• _WORK REQUEST_
Repeat word for word the line with "681 583 13.43" and every line after it until the records below run out.

• _TASK INPUTS_
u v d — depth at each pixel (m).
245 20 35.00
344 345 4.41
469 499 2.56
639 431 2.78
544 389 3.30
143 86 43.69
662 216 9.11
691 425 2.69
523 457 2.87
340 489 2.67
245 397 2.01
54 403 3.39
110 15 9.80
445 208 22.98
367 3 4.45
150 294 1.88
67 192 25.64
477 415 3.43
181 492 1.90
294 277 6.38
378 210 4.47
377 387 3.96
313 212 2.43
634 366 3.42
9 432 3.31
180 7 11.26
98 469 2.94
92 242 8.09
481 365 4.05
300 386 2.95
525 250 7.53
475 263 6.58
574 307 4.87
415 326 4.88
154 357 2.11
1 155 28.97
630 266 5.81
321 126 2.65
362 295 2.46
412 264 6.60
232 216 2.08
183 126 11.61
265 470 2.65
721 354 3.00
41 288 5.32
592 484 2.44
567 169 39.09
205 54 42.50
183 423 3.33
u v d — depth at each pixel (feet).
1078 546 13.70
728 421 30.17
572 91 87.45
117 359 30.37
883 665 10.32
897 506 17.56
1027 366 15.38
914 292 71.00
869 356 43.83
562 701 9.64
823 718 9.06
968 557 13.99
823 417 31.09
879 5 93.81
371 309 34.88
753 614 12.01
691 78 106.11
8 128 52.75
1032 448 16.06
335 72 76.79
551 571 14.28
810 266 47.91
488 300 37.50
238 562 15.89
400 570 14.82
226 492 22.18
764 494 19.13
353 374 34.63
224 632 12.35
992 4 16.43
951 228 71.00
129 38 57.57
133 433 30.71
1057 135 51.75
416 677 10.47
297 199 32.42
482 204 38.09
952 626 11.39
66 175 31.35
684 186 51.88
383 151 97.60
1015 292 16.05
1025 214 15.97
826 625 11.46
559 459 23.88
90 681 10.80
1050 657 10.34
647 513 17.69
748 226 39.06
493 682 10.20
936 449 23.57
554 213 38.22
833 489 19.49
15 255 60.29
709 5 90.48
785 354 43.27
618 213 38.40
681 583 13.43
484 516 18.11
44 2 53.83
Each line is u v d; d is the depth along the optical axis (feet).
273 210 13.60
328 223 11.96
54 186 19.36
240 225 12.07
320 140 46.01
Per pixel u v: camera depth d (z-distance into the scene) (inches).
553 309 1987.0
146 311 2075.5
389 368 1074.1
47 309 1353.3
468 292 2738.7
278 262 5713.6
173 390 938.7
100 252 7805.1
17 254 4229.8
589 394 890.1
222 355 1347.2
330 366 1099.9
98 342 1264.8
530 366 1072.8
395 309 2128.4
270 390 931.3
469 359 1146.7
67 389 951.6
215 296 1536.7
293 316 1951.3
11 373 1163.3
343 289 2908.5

• _RESPONSE FOR THIS EXERCISE_
681 583 13.43
484 516 18.11
44 2 53.83
Each line is u v d; d is the depth along the optical axis (feet).
273 210 13.60
328 223 11.96
54 186 19.36
240 225 12.07
320 140 46.01
Per pixel u v: camera depth d (z-distance into the scene) (inches).
553 309 1987.0
146 311 2075.5
389 368 1074.1
47 309 1353.3
468 292 2738.7
278 262 5713.6
173 390 938.7
100 252 7805.1
17 254 4229.8
589 394 890.1
222 355 1347.2
330 366 1099.9
98 342 1264.8
530 366 1072.8
395 309 2128.4
270 390 931.3
469 359 1146.7
67 389 951.6
215 296 1536.7
293 316 1951.3
11 373 1163.3
343 289 2908.5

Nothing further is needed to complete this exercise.